In the next few days, in an effort to call the world's attention to the continuing disaster in Gaza, over thirteen hundred people from 42 countries, including many JVP supporters, will arrive in Egypt and Israel to participate in the Gaza Freedom March on December 31. The Egyptian government is threatening to pull the plug on the march.

We've mobilized supporters to pressure them to let marchers through. But no matter what happens at the border -- like you, like everyone in the march, we at Jewish Voice for Peace won't forget, we won't deny, and we won't desert. 
These are the reasons why my work with Jewish Voice for Peace is the most important work I have ever done in my life, why JVP's work is so unique, so powerful.
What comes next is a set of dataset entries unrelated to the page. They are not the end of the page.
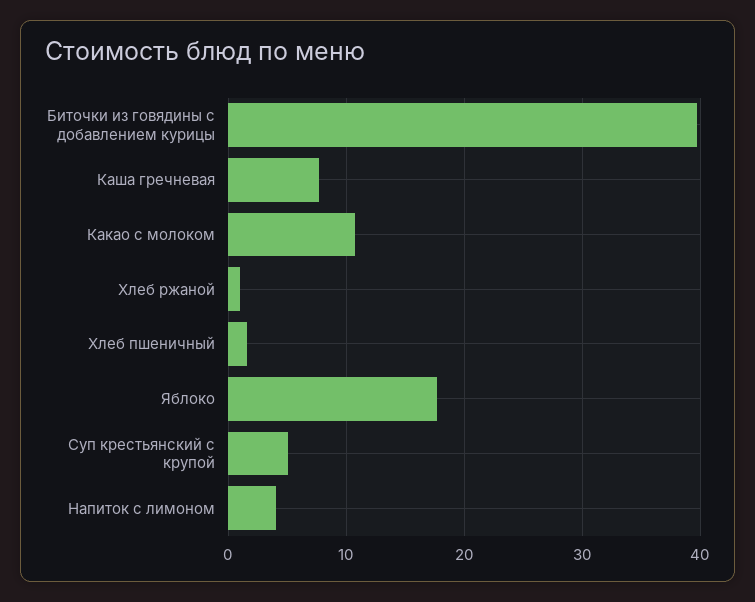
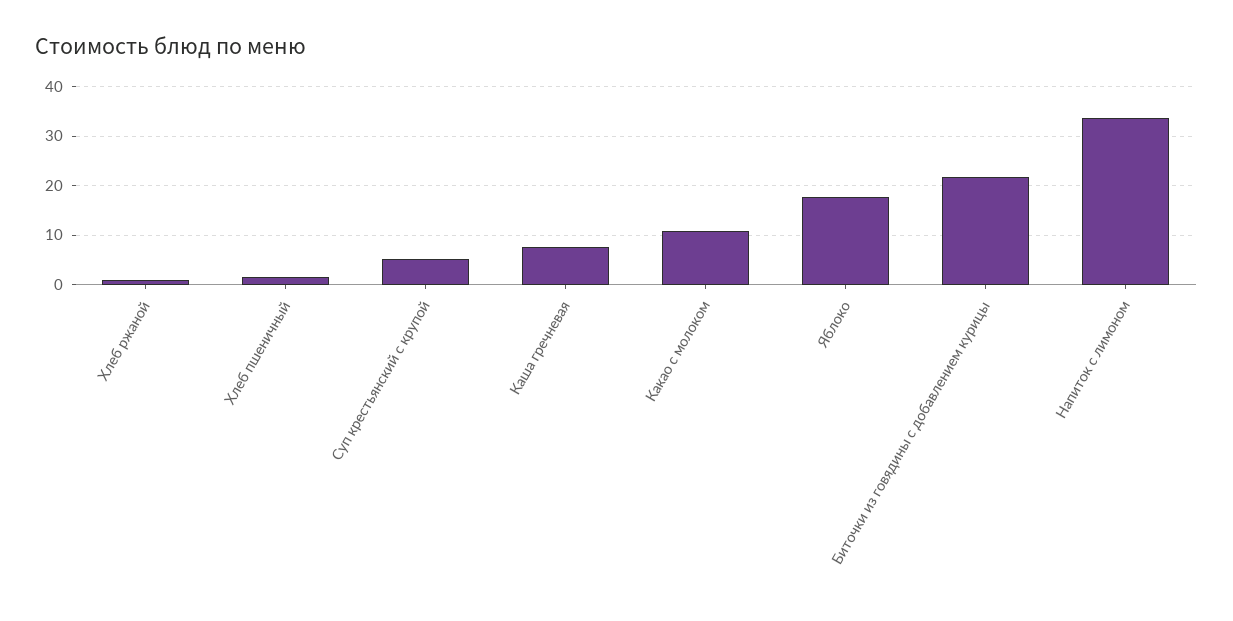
  {
-   "Биточки из говядины с добавлением курицы": 40,
+   "Биточки из говядины с добавлением курицы": 22,
    "Каша гречневая": 8,
    "Какао с молоком": 11,
    "Хлеб ржаной": 1,
    "Хлеб пшеничный": 2,
    "Яблоко": 18,
    "Суп крестьянский с крупой": 5,
-   "Напиток с лимоном": 4
+   "Напиток с лимоном": 34
  }

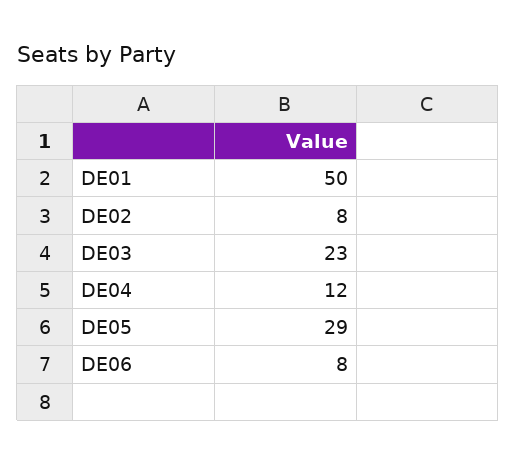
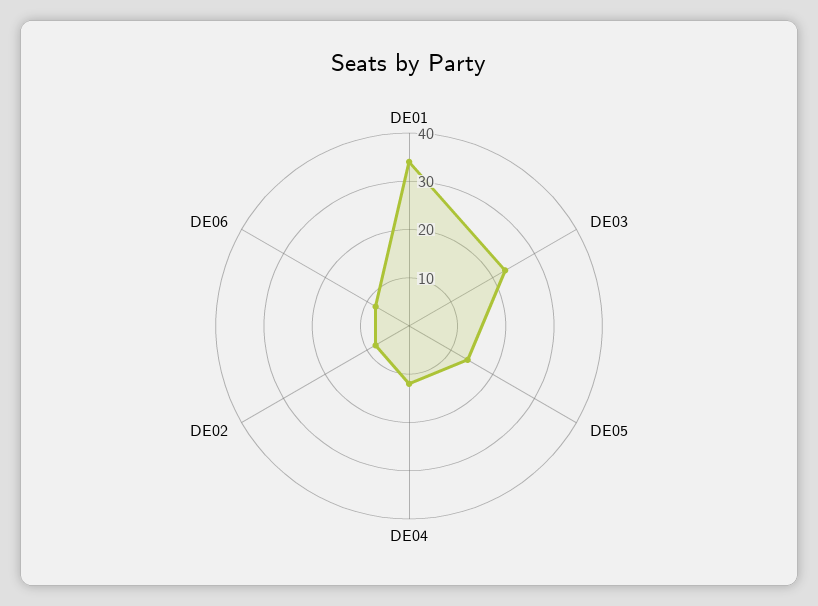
  {
-   "DE01": 50,
+   "DE01": 35,
    "DE02": 8,
    "DE03": 23,
    "DE04": 12,
-   "DE05": 29,
+   "DE05": 15,
    "DE06": 8
  }

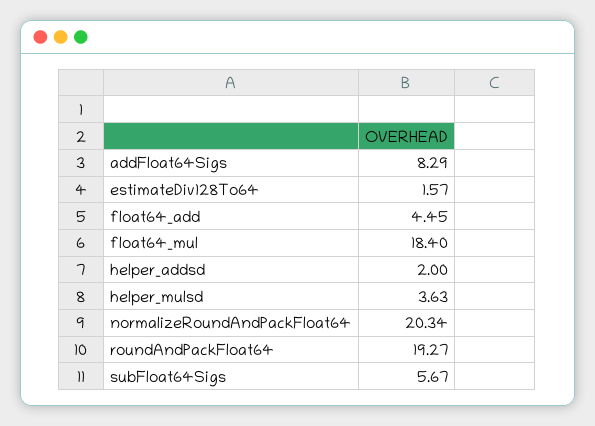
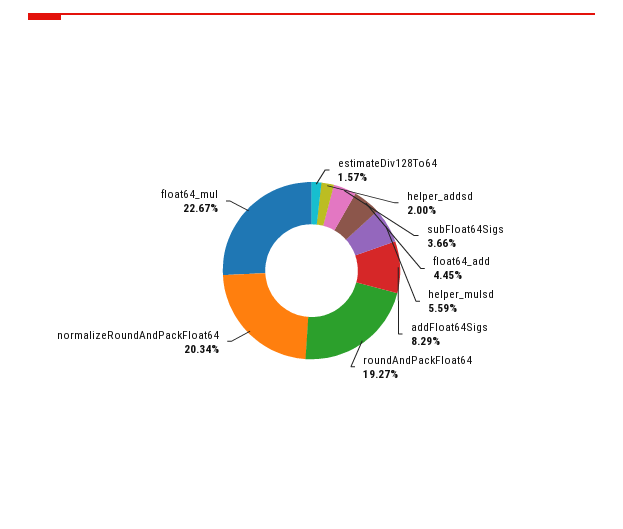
  {
    "addFloat64Sigs": 8.29,
    "estimateDiv128To64": 1.57,
    "float64_add": 4.45,
-   "float64_mul": 18.4,
+   "float64_mul": 22.67,
    "helper_addsd": 2,
-   "helper_mulsd": 3.63,
+   "helper_mulsd": 5.59,
    "normalizeRoundAndPackFloat64": 20.34,
    "roundAndPackFloat64": 19.27,
-   "subFloat64Sigs": 5.67
+   "subFloat64Sigs": 3.66
  }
In just over a decade, JVP has gone from a small, all-volunteer group that met in members' living rooms to an organization with nearly 100,000 online activists; chapters in existence or starting in cities across the country; and an impressive board and advisory board of activists, thinkers and writers.
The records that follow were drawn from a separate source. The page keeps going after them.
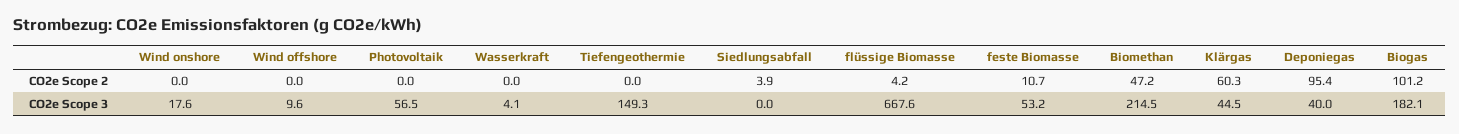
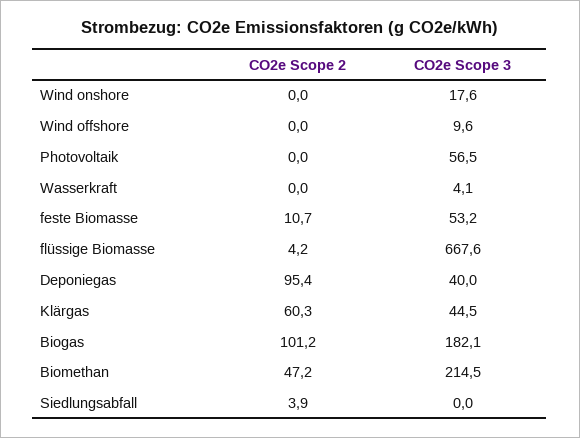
  {
    "Wind onshore": {
      "CO2e Scope 2": 0,
      "CO2e Scope 3": 17.6
    },
    "Wind offshore": {
      "CO2e Scope 2": 0,
      "CO2e Scope 3": 9.6
    },
    "Photovoltaik": {
      "CO2e Scope 2": 0,
      "CO2e Scope 3": 56.5
    },
    "Wasserkraft": {
      "CO2e Scope 2": 0,
      "CO2e Scope 3": 4.1
    },
-   "Tiefengeothermie": {
-     "CO2e Scope 2": 0,
-     "CO2e Scope 3": 149.3
-   },
    "Siedlungsabfall": {
      "CO2e Scope 2": 3.9,
      "CO2e Scope 3": 0
    },
    "flüssige Biomasse": {
      "CO2e Scope 2": 4.2,
      "CO2e Scope 3": 667.6
    },
    "feste Biomasse": {
      "CO2e Scope 2": 10.7,
      "CO2e Scope 3": 53.2
    },
    "Biomethan": {
      "CO2e Scope 2": 47.2,
      "CO2e Scope 3": 214.5
    },
    "Klärgas": {
      "CO2e Scope 2": 60.3,
      "CO2e Scope 3": 44.5
    },
    "Deponiegas": {
      "CO2e Scope 2": 95.4,
      "CO2e Scope 3": 40
    },
    "Biogas": {
      "CO2e Scope 2": 101.2,
      "CO2e Scope 3": 182.1
    }
  }

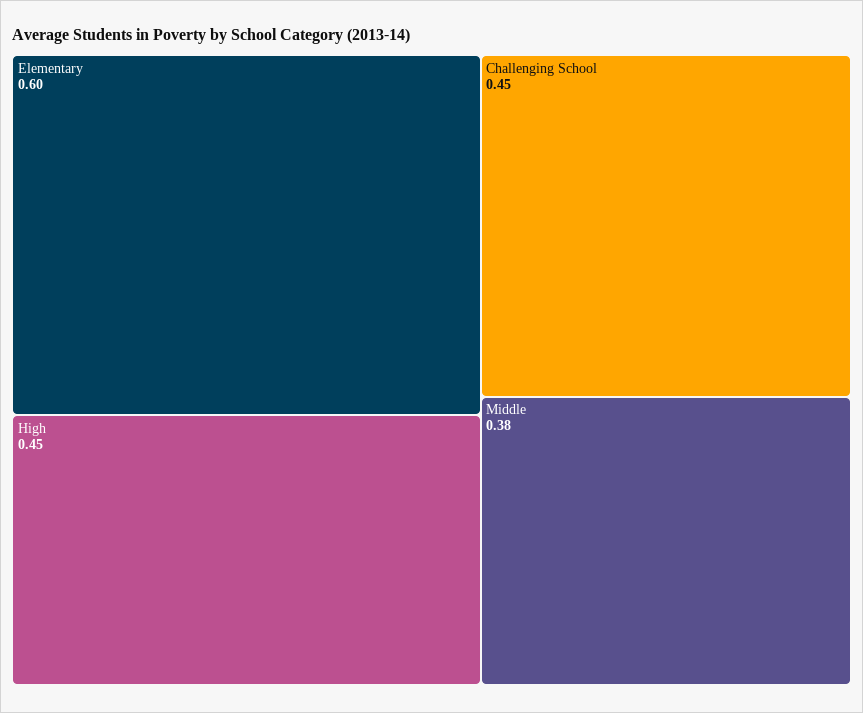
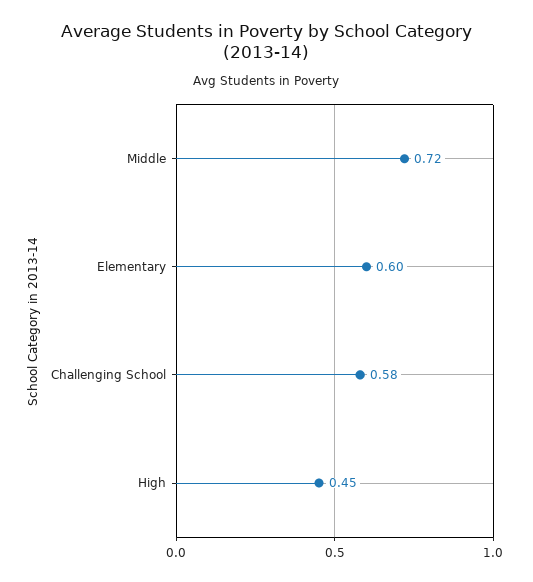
  {
    "Elementary": 0.6,
    "High": 0.45,
-   "Challenging School": 0.45,
+   "Challenging School": 0.58,
-   "Middle": 0.38
+   "Middle": 0.72
  }

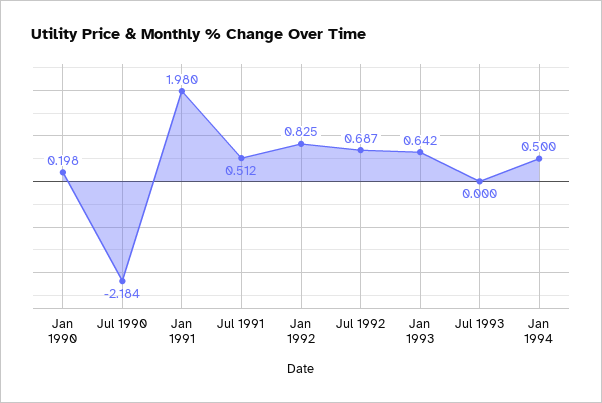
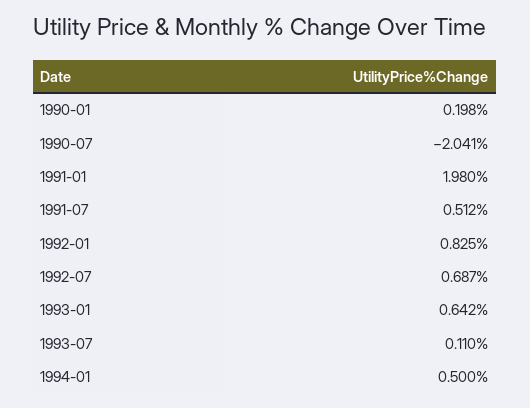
  {
    "Jan 1990": 0.198,
-   "Jul 1990": -2.184,
+   "Jul 1990": -2.041,
    "Jan 1991": 1.98,
    "Jul 1991": 0.512,
    "Jan 1992": 0.825,
    "Jul 1992": 0.687,
    "Jan 1993": 0.642,
-   "Jul 1993": 0,
+   "Jul 1993": 0.11,
    "Jan 1994": 0.5
  }

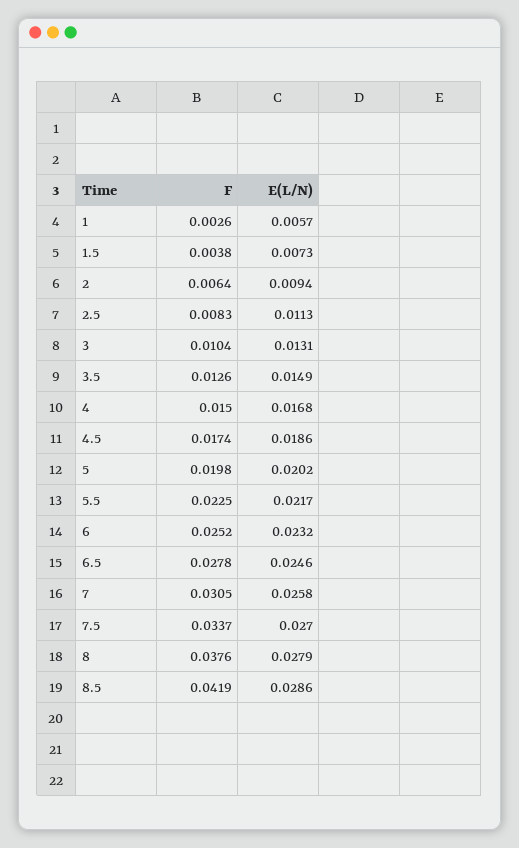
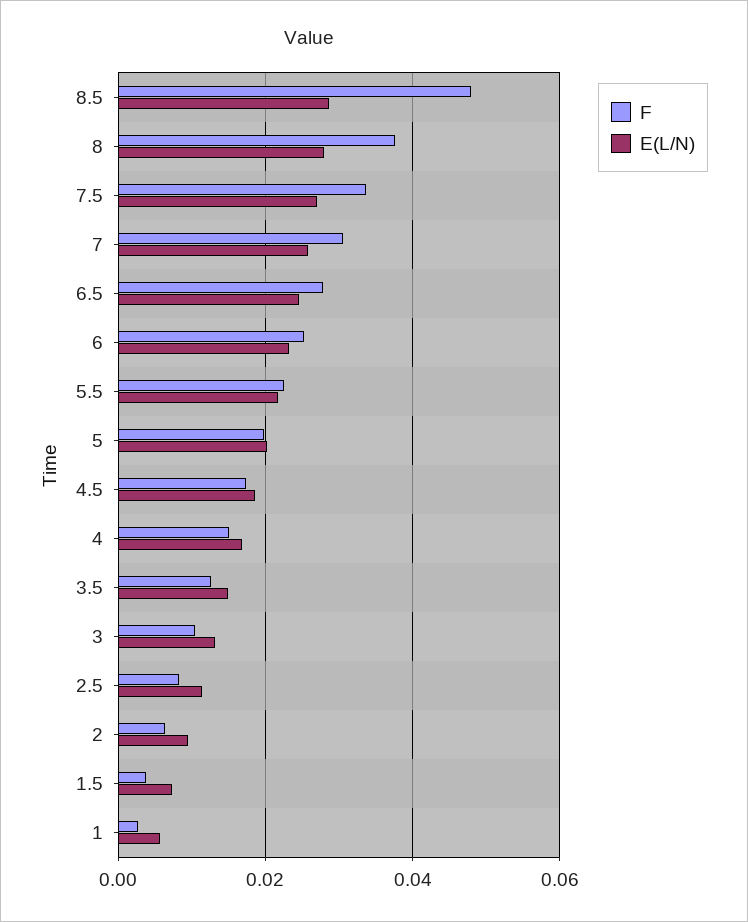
  {
    "F": {
      "1": 0.0026,
      "1.5": 0.0038,
      "2": 0.0064,
      "2.5": 0.0083,
      "3": 0.0104,
      "3.5": 0.0126,
      "4": 0.015,
      "4.5": 0.0174,
      "5": 0.0198,
      "5.5": 0.0225,
      "6": 0.0252,
      "6.5": 0.0278,
      "7": 0.0305,
      "7.5": 0.0337,
      "8": 0.0376,
-     "8.5": 0.0419
+     "8.5": 0.048
    },
    "E(L/N)": {
      "1": 0.0057,
      "1.5": 0.0073,
      "2": 0.0094,
      "2.5": 0.0113,
      "3": 0.0131,
      "3.5": 0.0149,
      "4": 0.0168,
      "4.5": 0.0186,
      "5": 0.0202,
      "5.5": 0.0217,
      "6": 0.0232,
      "6.5": 0.0246,
      "7": 0.0258,
      "7.5": 0.027,
      "8": 0.0279,
      "8.5": 0.0286
    }
  }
From the Shministim to the Toronto International Film Festival to the campaigns to free Mohammed Othman and Ezra Nawi, to supporting the Goldstone report, we've led or have been substantially involved in many of this year's major efforts to fight Israel's occupation; to counteract the silencing of dissent; and to resist the growing crackdown on the Boycott, Divestment and Sanctions movement.
Jewish Voice for Peace is the only major American Jewish organization whose core principle is full equality between Palestinians and Israelis. And the need for a strong, Jewish organization that follows its principles and supports nonviolent activism here and in Israel/Palestine is more important than ever.
This is a critical moment: while the right-wing backlash against JVP and those we work with is more vicious than ever before, we know it's because we've never before seen such an opening for change. We must grow our organization and our reach now.
We will not let you down. We will not let Israel and Palestine down – and we will not let the suffering of  Mohammed Shurrab and other parents such as him be in vain.